2

I've a long text in Java, which contains at least one markdown image syntax. If there're N markdown image syntax, I will need to split the string into N+1 substrings and store them in an array of String, call texts. For example, I've the following text

Hello world! ![Alt text](/1/2/3.jpg) Hello Stack Overflow! 

Then Hello world!\n will be stored in position 0 and \nHello Stack Overflow! will be stored in position 1. For my question, we can assume that

  • The Alt text part contains only character A-Z, a-z and blank space.
  • The URL part contains only digits 0-9 and slash /. Its extension will only be .jpg.
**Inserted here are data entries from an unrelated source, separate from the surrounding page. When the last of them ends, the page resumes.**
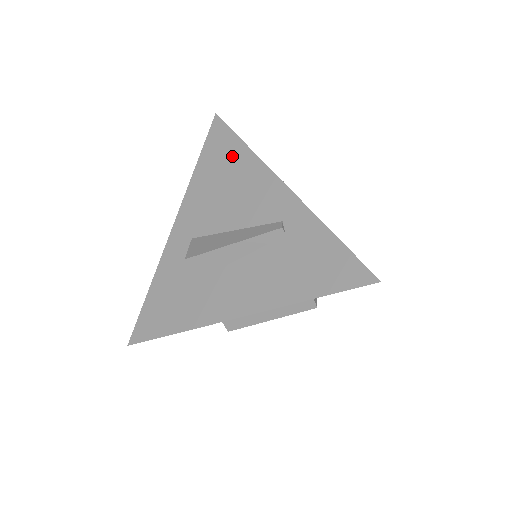
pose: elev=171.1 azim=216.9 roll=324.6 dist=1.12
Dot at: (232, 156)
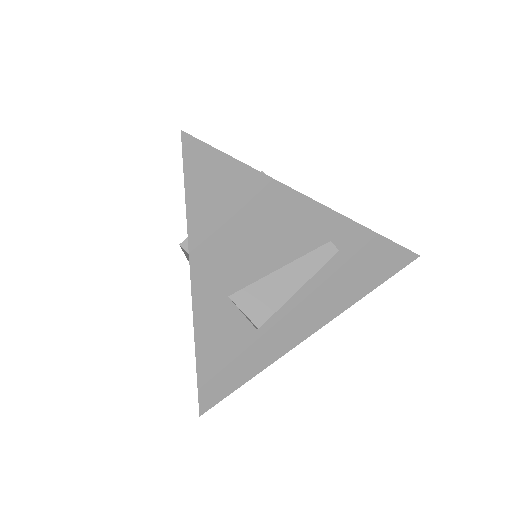
Dot at: (241, 189)
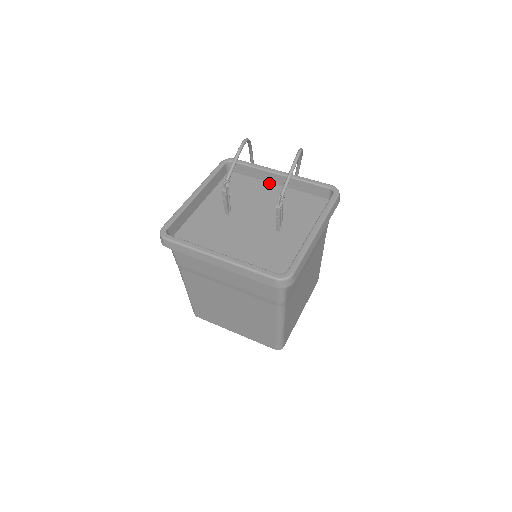
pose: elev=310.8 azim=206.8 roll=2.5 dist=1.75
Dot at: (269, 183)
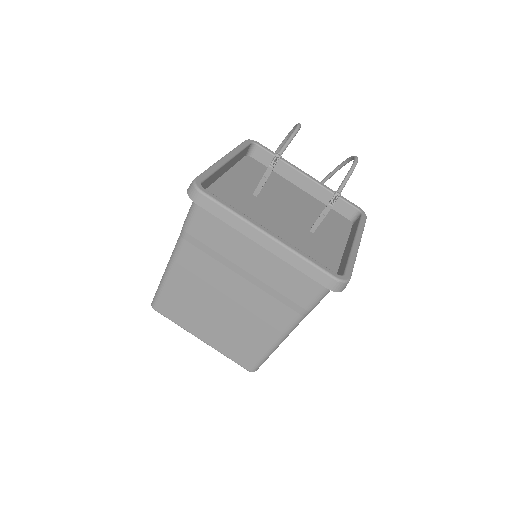
Dot at: (290, 182)
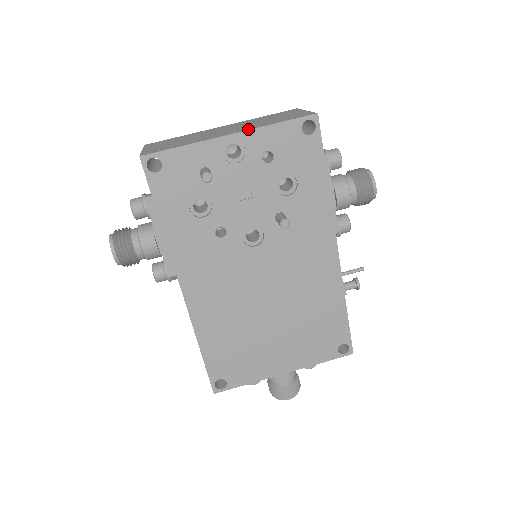
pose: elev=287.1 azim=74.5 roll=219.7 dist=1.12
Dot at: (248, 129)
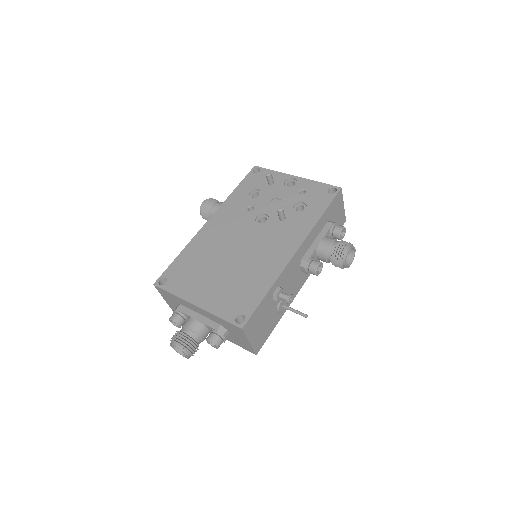
Dot at: (305, 179)
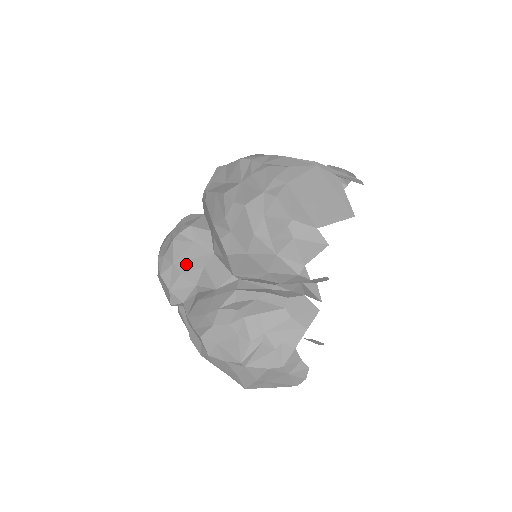
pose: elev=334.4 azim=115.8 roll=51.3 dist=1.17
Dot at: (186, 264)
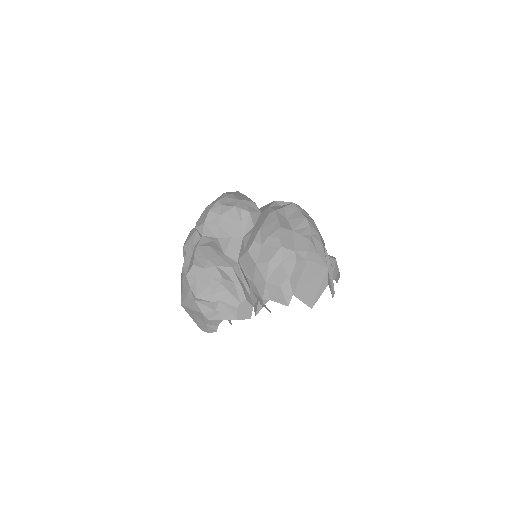
Dot at: (226, 224)
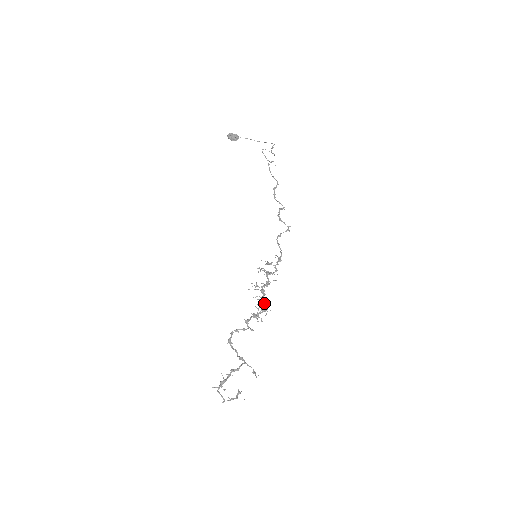
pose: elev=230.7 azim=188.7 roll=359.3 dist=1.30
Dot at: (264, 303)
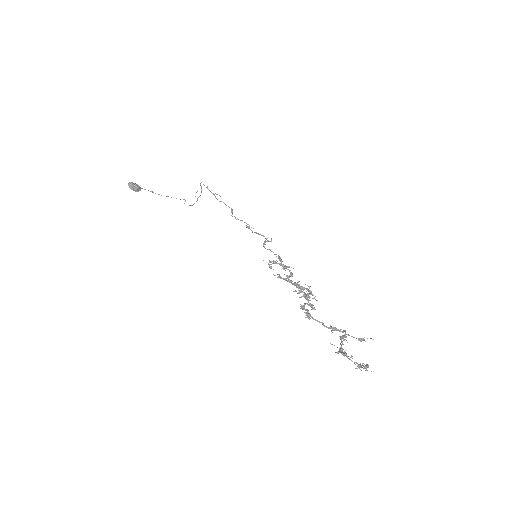
Dot at: (304, 287)
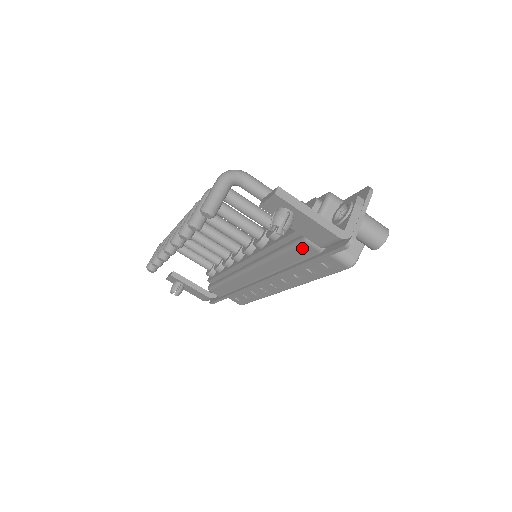
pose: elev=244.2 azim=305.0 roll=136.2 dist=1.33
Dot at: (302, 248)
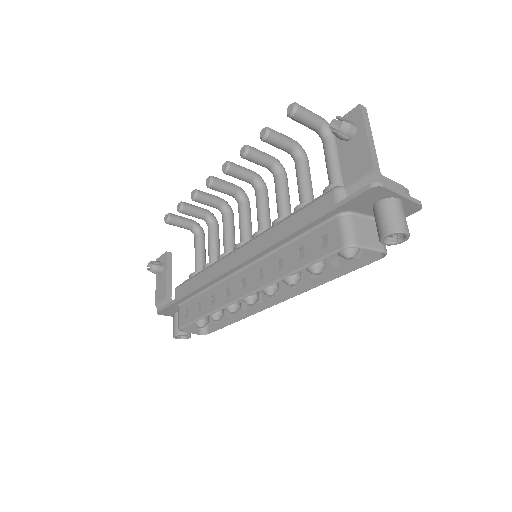
Dot at: (323, 200)
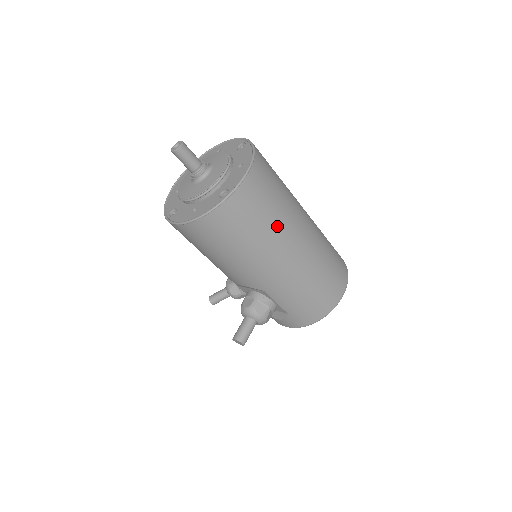
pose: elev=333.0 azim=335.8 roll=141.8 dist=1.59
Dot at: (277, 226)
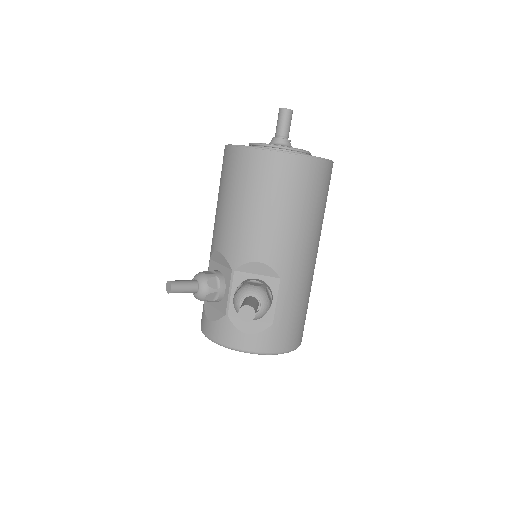
Dot at: occluded
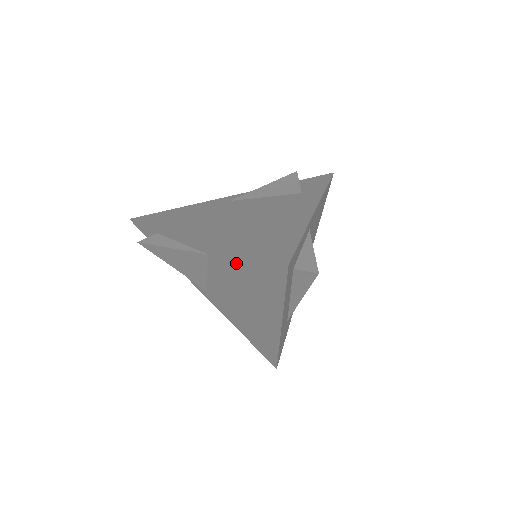
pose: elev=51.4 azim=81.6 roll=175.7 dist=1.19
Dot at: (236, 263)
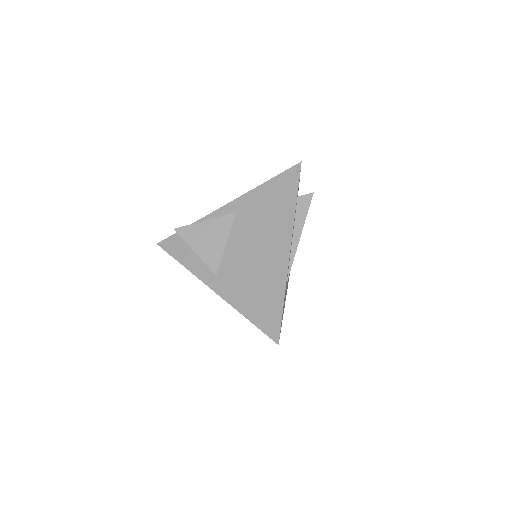
Dot at: (261, 198)
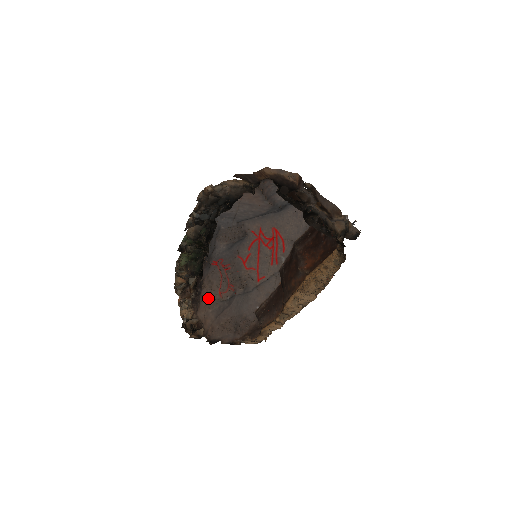
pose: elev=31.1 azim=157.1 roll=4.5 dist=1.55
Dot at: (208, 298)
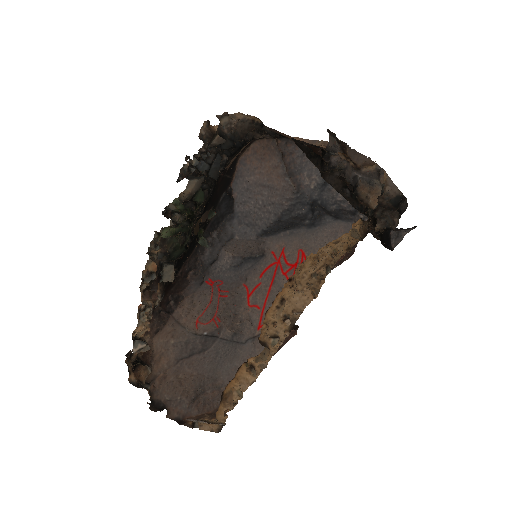
Dot at: (179, 323)
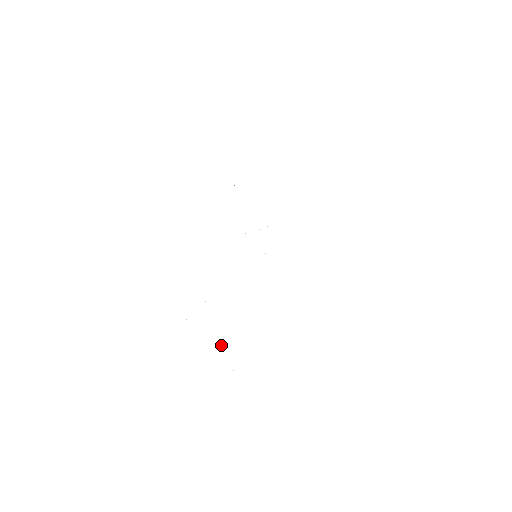
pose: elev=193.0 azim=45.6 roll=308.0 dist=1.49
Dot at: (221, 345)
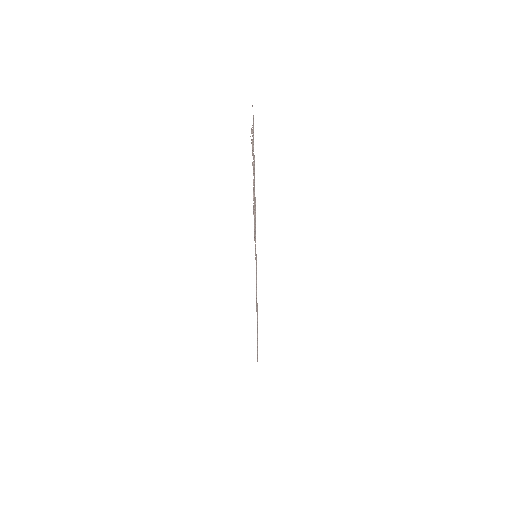
Dot at: occluded
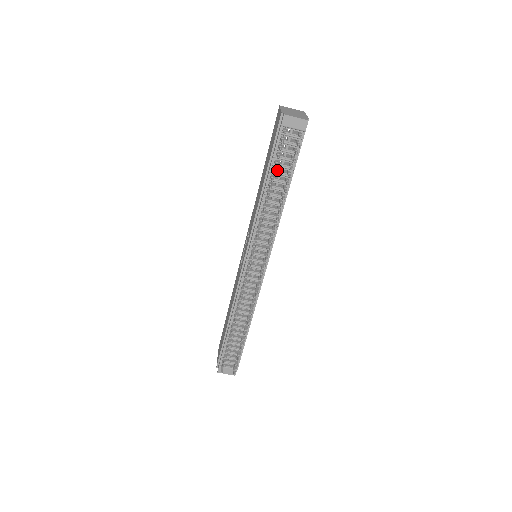
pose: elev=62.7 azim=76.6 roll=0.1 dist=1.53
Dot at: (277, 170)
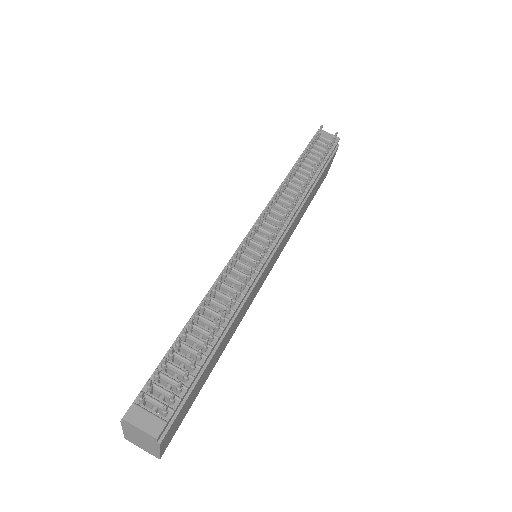
Dot at: (305, 165)
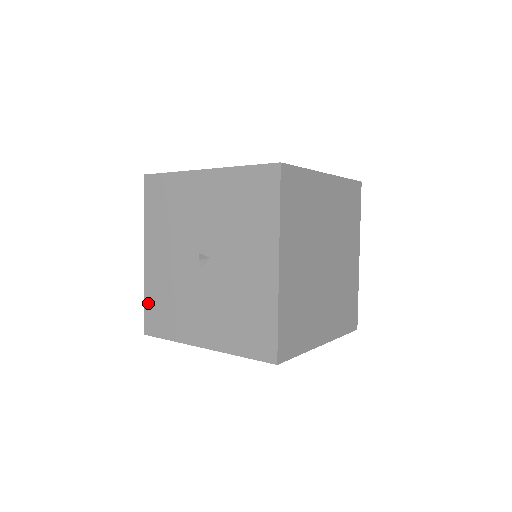
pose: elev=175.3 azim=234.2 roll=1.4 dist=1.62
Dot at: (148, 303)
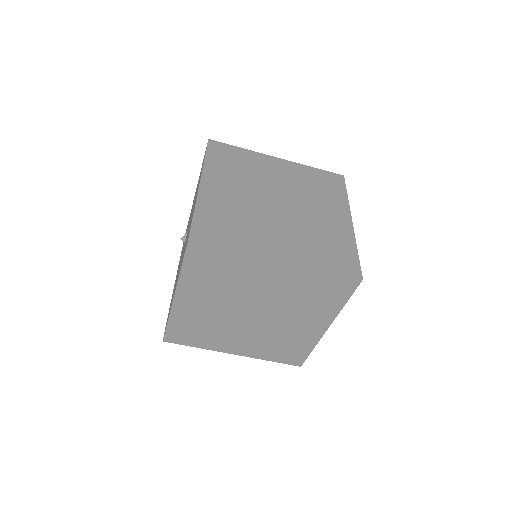
Dot at: occluded
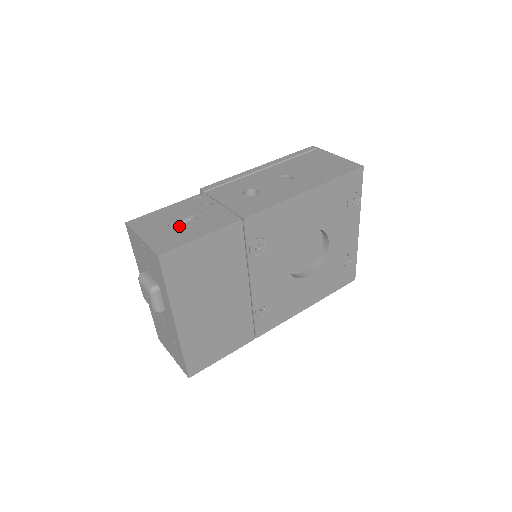
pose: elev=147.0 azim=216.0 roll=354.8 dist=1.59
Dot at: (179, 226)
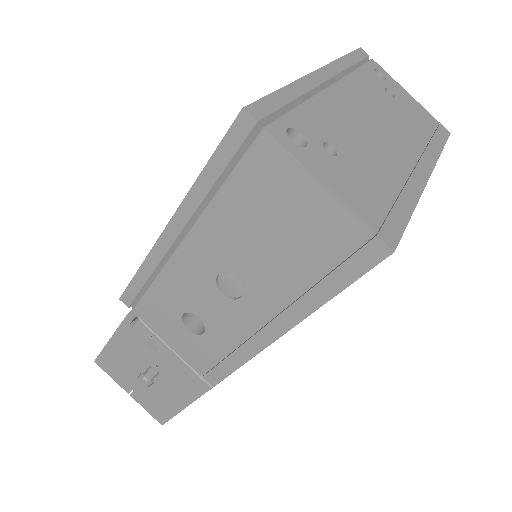
Dot at: (149, 375)
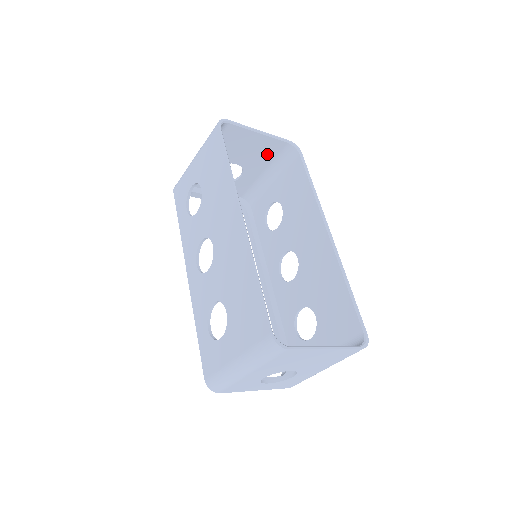
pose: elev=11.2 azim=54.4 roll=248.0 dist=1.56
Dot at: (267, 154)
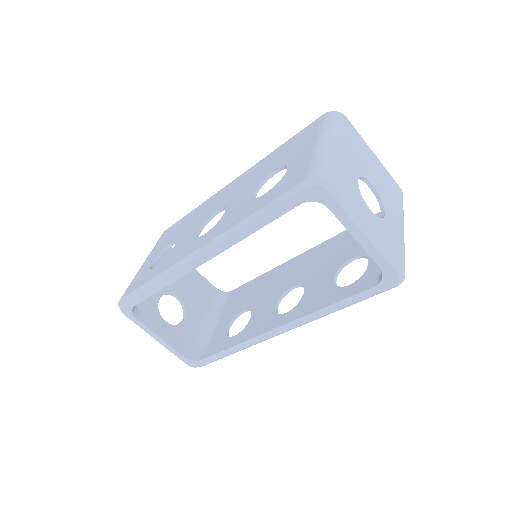
Dot at: (202, 296)
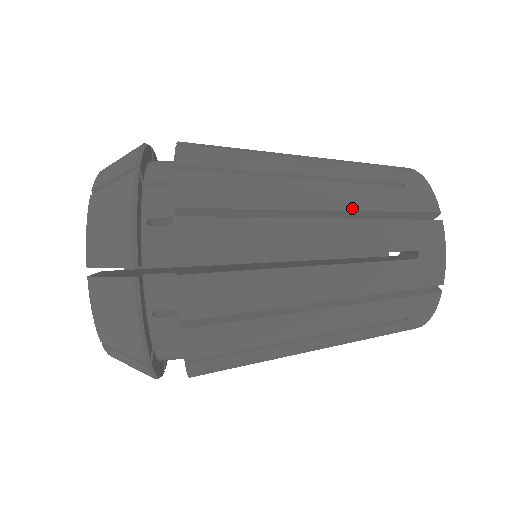
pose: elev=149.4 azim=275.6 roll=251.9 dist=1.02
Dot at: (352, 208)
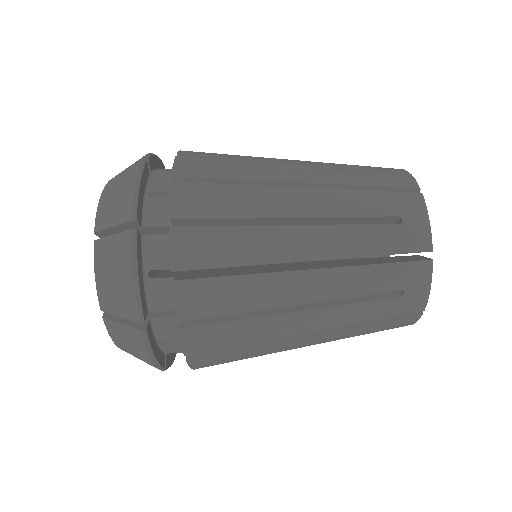
Dot at: occluded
Other extension will not exist.

My question is how to split the text ? Do we need a java regular expression, such as *![*](*.jpg) ?

2
  • A regex, sure - why not. Is your regex notation different than the standard one? Commented Apr 3, 2016 at 22:27
  • No, my regex notation supposes to be same as the standard one. If there's error, it's my fault. (I don't know much about regular expression) Commented Apr 3, 2016 at 22:29

3 Answers 3

11

Try this (ready to copy-paste):

"!\\[[^\\]]+\\]\\([^)]+\\)"

See here for info about how to get the matches.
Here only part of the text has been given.